1. ## bearing

Im not sure how to draw this and so i havnt been able to try and solve it yet, so if you could help me draw it and give a few hits that would be great thnx

A ship travelling with a constant speed and direction is signhted from a lighthouse.At this time it's 2.7kn away on a bearing of 42degrees. half an hour later it is ona bearing of 115degrees at a distence of 7.6 km from the same lighyhouse. find its speed in km per hour

thank you

2. Hello, Chez_!

A ship travelling with a constant speed and direction is signhted from a lighthouse.
At this time it's 2.7km away on a bearing of 42°.
Half an hour later, it is on a bearing of 115° at a distence of 7.6 km.
Find its speed in km per hour
Code:
      N       A
:       *
: 42° *  \
:   *2.7  \
: *        \
L * 73°       \ x
*         \
*       \
7.6*     \
*   \
* \
* B
Bearings are measured clockwise from North.

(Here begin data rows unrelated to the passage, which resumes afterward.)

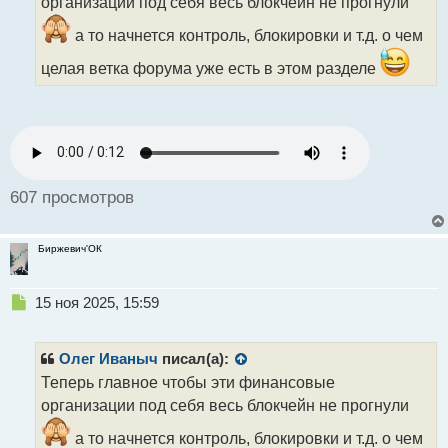
организации под себя весь блокчейн не прогнули
и
т
а то начнется контроль, блокировки и т.д. о чем
а
н
целая ветка форума уже есть в этом разделе
н
ы
й
п
о
с
т
607 просмотров
Биржевич'ОК
Н
15 ноя 2025, 15:59
е
п
р
Олег Иваныч
писал(а):
о
Теперь главное чтобы эти финансовые
ч
организации под себя весь блокчейн не прогнули
и
т
а то начнется контроль, блокировки и т.д. о чем
а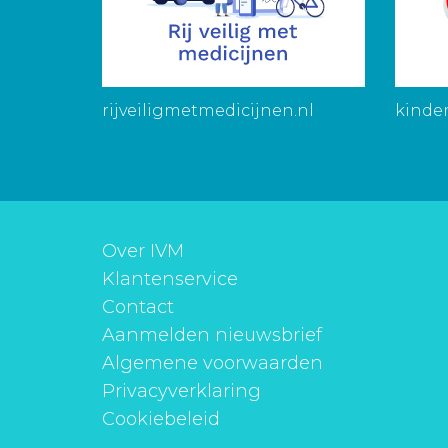
rijveiligmetmedicijnen.nl
kinder
Over IVM
Klantenservice
Contact
Aanmelden nieuwsbrief
Algemene voorwaarden
Privacyverklaring
Cookiebeleid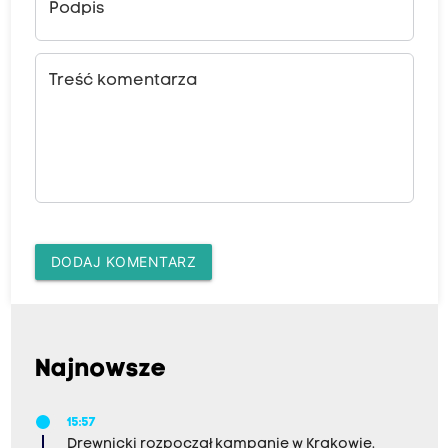
Podpis
Treść komentarza
DODAJ KOMENTARZ
Najnowsze
15:57
Drewnicki rozpoczął kampanię w Krakowie.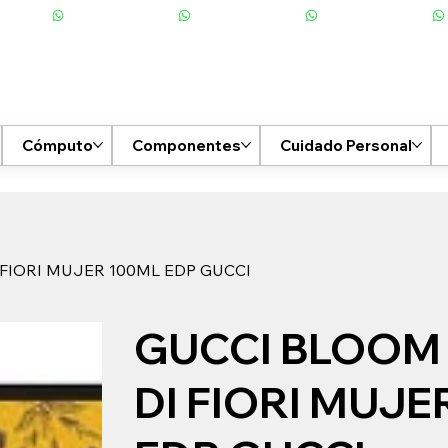
Cómputo
Componentes
Cuidado Personal
FIORI MUJER 100ML EDP GUCCI
GUCCI BLOOM
DI FIORI MUJE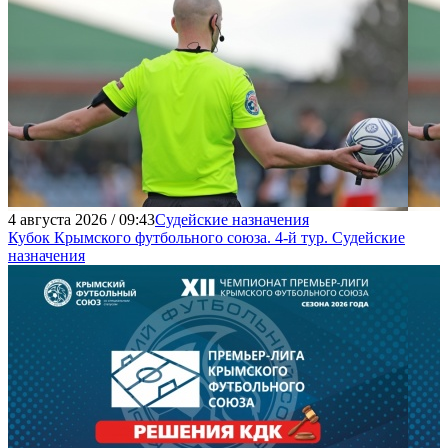
4 августа 2026 / 09:43
Судейские назначения
Кубок Крымского футбольного союза. 4-й тур. Судейские
назначения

The lighthouse is at $\displaystyle L.$

The ship is first sighted when $\displaystyle \angle NLA = 42^o,\;LA = 2.7\text{ km}$

The ship is sighted next when $\displaystyle \angle NLB = 115^o\quad\Rightarrow\quad \angle ALB = 73^o$
. . and $\displaystyle LB = 7.6\text{ km}$

We want the distance: $\displaystyle x \:=\:AB$

In $\displaystyle \Delta ALB$, use the Law of Cosines:
. . $\displaystyle x^2 \;=\;2.7^2 + 7.6^2 - 2(2.7)(7.6)\cos73^o \;=\;53.05106524$

Hence: .$\displaystyle x \;=\;7.28361622\text{ km}$

Now you can calculate its speed, right?